Charles Ziegler says he’s accused in a homicide he didn’t commit, and on Tuesday an Albuquerque judge scheduled time for his defense team to conduct the DNA analysis that it believes will help prove he is innocent.
Ziegler is facing murder charges in the death of Eric Hicks, who was stabbed in September near the North Diversion Channel bike path. But in motions filed early this month, Ziegler’s attorney, Christopher Dodd, alleges he is in possession of “substantial evidence” that someone else killed Hicks.
Dodd argues that the man he believes is responsible was injured during the altercation that led to Hicks’ death. He asked the court to schedule sufficient time for him to order DNA testing on certain items of evidence, including blood-soaked clothing and blood samples collected from the crime scene.

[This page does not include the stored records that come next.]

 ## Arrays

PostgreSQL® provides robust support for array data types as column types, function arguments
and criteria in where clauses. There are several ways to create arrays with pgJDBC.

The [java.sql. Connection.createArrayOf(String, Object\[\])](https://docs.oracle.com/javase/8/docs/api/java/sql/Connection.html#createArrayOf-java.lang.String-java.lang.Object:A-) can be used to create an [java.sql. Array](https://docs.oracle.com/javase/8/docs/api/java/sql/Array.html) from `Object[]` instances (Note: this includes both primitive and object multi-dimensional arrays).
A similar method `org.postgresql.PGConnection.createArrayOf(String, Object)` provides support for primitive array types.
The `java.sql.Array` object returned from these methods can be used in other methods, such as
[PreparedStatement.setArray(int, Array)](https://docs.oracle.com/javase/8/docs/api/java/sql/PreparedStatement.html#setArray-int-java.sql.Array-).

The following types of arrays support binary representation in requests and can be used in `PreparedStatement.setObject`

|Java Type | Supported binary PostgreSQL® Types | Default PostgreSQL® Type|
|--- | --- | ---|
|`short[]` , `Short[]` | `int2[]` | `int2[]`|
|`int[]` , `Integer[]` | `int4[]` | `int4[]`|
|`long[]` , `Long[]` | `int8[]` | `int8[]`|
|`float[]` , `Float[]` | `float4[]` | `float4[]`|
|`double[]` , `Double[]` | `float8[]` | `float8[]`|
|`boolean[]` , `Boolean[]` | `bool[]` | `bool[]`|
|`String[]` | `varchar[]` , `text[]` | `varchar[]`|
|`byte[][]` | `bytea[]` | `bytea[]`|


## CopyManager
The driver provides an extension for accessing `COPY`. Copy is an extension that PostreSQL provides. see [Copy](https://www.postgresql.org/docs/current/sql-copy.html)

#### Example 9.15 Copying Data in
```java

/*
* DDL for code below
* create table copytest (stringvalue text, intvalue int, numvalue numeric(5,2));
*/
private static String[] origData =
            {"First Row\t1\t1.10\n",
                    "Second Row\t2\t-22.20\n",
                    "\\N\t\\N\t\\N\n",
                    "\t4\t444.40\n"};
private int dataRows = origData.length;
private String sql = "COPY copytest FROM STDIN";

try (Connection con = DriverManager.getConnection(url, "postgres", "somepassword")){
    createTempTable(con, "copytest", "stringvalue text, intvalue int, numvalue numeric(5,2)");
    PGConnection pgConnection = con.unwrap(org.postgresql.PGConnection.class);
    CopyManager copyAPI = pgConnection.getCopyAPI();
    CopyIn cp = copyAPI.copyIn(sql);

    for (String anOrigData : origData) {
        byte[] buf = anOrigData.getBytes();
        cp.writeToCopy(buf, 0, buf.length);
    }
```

“Defense investigation has revealed that the individual that we are naming as the one who committed the crime had a severe cut on his hand, very deep, that required hospital attention,” Dodd said in a hearing in 2nd Judicial District Court on Tuesday. “If he was indeed stabbed there, that will be shown by the DNA testing.”
Judge Briana Zamora determined Tuesday that the state must complete its testing of that evidence by July so that the defense can perform its own tests. Last week she agreed to give the defense access to his DNA standard and medical records.
While prosecutors in the case said they disagreed with the “factual basis stated in the defendant’s motion” they agreed he should have access to the DNA and medical records. And they agreed the defense should have time to evaluate the DNA evidence after the Albuquerque Police Department has completed its tests.
Prosecutors say Ziegler told a friend that he killed Hicks by stabbing in him the back, ribs and shoulder. They say that story is consistent with Hicks’ autopsy report. In an interview with a detective in December, he said he didn’t know Hicks was dead. And a month later, he told detectives that Hicks was killed by a hitman.
On March 16, APD announced that it was seeking two “persons of interest” in the case.
Detective Jodi Gonterman, who investigated the case, has said previously that several people were involved in the homicide. No one else has been charged.